We saw that throughout the vast majority of history,
the security of cryptosystems relied on the entire system remaining secret from
the enemy, a practice now known as security through obscurity.
Once the workings of the algorithm became known, the residual security provided by
whatever key remained, was minimal and easily defeated.
As a result, the entire cryptosystem had to be discarded, and a new one deviced.
In examining the history of cryptographic failures, the Dutch cryptographer,
Auguste Kerckhoffs, laid out a set of design principles in 1883 that should
guide the design of cyphersystems.
One of these principles was that the system should be easy to use,
and not require the user to know or comply with long lists of rules.
Consider how violating this principle with regards to the Enigma machine
changed the course of World War II more than half a century later.
Another of Kerckhoffs' design principles is so
critically important that it, by itself, is now known as Kerckhoffs' Principle.
This principle merely states that the design of the cryptosystem should
not require secrecy and
that the system should remain secure even if its design falls into enemy hands.

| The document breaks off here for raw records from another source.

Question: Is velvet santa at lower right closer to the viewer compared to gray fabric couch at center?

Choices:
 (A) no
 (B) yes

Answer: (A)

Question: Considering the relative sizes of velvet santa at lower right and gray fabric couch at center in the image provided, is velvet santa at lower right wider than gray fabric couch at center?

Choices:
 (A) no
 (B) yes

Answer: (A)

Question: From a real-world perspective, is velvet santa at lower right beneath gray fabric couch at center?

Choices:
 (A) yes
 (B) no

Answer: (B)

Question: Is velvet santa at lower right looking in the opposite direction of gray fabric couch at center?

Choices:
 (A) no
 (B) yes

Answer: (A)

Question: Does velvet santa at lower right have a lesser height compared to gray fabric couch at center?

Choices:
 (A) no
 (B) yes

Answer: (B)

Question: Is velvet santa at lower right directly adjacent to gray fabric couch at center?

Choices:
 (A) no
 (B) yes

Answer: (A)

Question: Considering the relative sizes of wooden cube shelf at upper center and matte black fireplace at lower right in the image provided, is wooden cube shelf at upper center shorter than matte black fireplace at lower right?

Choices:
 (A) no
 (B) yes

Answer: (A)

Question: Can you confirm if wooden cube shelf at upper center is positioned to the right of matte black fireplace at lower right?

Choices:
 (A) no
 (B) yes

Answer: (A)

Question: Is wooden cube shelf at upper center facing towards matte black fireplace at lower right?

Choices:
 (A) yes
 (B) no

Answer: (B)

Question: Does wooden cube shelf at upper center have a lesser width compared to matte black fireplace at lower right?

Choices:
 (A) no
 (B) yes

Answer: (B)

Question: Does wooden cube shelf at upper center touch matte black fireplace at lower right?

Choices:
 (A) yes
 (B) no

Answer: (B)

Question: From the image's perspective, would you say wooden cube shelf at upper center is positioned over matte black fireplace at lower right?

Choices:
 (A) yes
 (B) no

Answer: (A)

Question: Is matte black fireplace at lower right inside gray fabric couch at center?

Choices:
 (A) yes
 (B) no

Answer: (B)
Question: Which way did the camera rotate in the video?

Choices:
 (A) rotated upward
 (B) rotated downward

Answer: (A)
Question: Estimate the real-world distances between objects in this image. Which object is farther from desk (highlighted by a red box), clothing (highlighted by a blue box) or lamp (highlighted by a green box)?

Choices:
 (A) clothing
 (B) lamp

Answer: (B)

This is often expressed by saying that you should be able to turn over
all of your design documents to your enemy and
pay them to build your cipher machines for you.
A major advantage of complying with this principle is that instead of relying on
the expertise of a small handful of people to test the security of a cryptosystem,
which is done by trying to find clever ways to break it,
the design can be made public.
And now millions of highly skilled people can try to find weaknesses and
publish those results.
At first glance, this might seem the very essence of insanity,
as it would appear that you're making your enemy's job that much easier.

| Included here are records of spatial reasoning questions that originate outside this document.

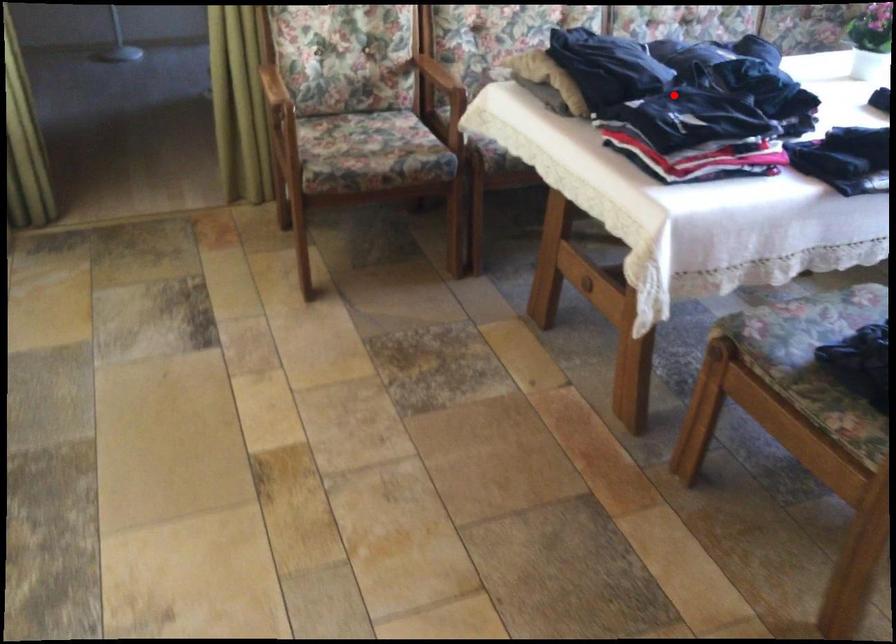
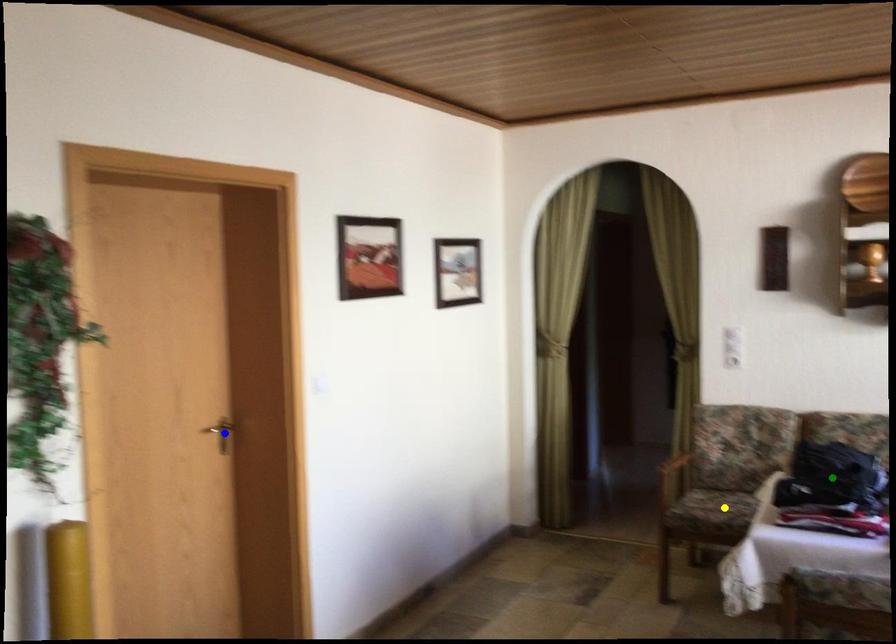
Question: I am providing you with two images of the same scene from different viewpoints. A red point is marked on the first image. You are given multiple points on the second image. Which mark in image 2 goes with the point in image 1?

Choices:
 (A) yellow point
 (B) green point
 (C) blue point

Answer: (B)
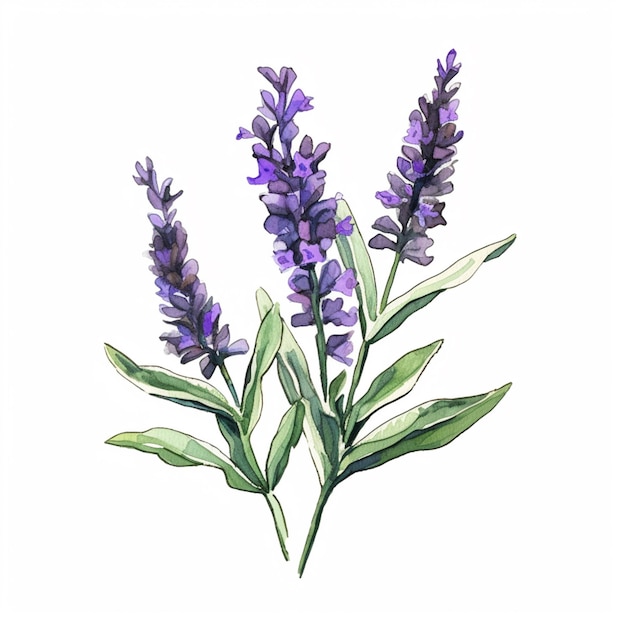
Where is `center plant`? center plant is located at coordinates (315, 304).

The thing to remember is that you should assume that your enemy is willing to put
many times the resources available to you at work to break your system.
And that they have access to people at least as talented as any of yours.
Hence, if there are weaknesses that your small team of experts missed,
your enemy is probably going to find them.
But if the entire world is looking at your design,
then it becomes highly unlikely that any significant weaknesses discovered by your
enemy isn't also going to be discovered by several other people and made public,
thus giving you the opportunity to revise your design and remove that weakness.
This is why it's become quite common for the designers of cryptographic algorithms
to issue public challenges, sometimes with prizes worth millions of dollars,
to the first person that can break the system,
and some of these prizes have been successfully claimed.
Kerckhoffs also recognized that a direct consequence of this principle is that
the security of the system must therefore rest in the security of a key, and
that this key should be as simple and small as possible.
It should be easily communicated, and
the parties should be able to change it as needed.